I'm applying growth mindset practice to my ongoing struggles to identify Hymenoptera, particularly the pesky wee Campopleginae which have turned up in the pheromone traps. I'm not sure how many hours I've spent on these animals now but it is getting on for a whole day and night I suspect, not in one go I hasten to add. 

The advantage of this perseverance is that I am learning the morphology and terminology related to Hymenoptera, and particularly the Ichneumonoidea as I go, and it is sticking, a good bit. Much help is being enlisted online, again thank you to those who are helping, it is much appreciated.
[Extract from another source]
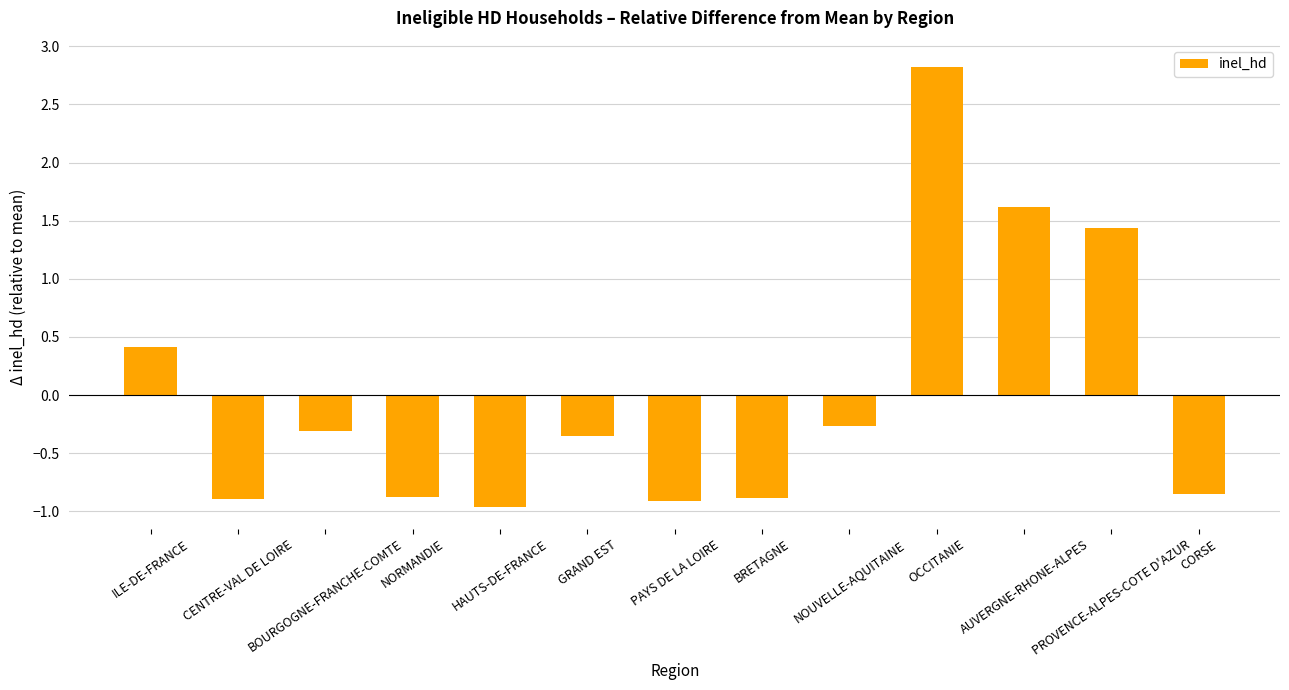

What is the change in value from CENTRE-VAL DE LOIRE to NOUVELLE-AQUITAINE?

+0.6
Anyway, here's a pile of photographs of the male Campopleginae which were proposed as Tranosemella praerogator. It was a big help getting steers to this point.

I've run the males through the Transosemella key and they don't go, the propodem carinae look about right but the leg colours, specifically the coxae, trochanters and trochantellas are the wrong colour. Information received (thanks MS) suggests that in the NHM there are possibly three UK species additional to the key, so Tranosemella sp is where we get to. Now to look more carefully at the female....

 




Tranosemella sp male legs.

Male 1 head and mesoscutum dorsally.


Propodeum male 2 showing the carinae (raised ridges).
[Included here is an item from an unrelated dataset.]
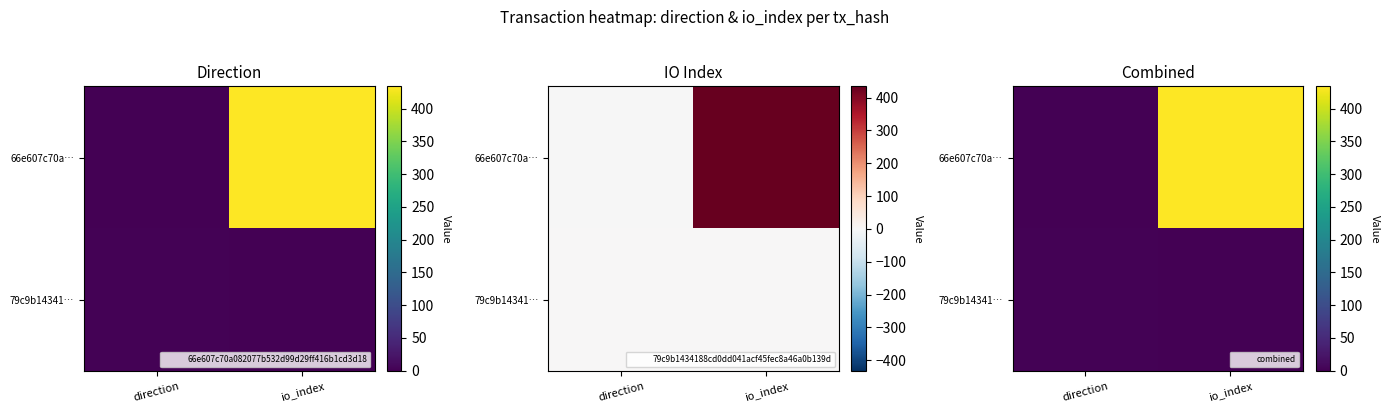

List the series in order of their overall mean, lowest first.

79c9b14341…, 66e607c70a…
Teath and edge of clypeus.

Slightly concave clypeus, scape is yellow not predominantly black, and there seems to me a subtle difference in the eye margin compared to the images of the reference specimen.

Male 1

Male 3

Tergites latero-dorsally.

Hind tibia and spurs.

Left wings, male 3.

I'll have a detailed look at the female, maybe later today or in a day or so. Although that looks superficially similar it has been suggested that it may be a Phobocampe species.

The pheromone traps produced another Ichneumonoidea today.


Ichneumonoidea 18th May, pheromone trap.

So as President Jed Bartlett would have asked, but this above means I know already, "What's next?"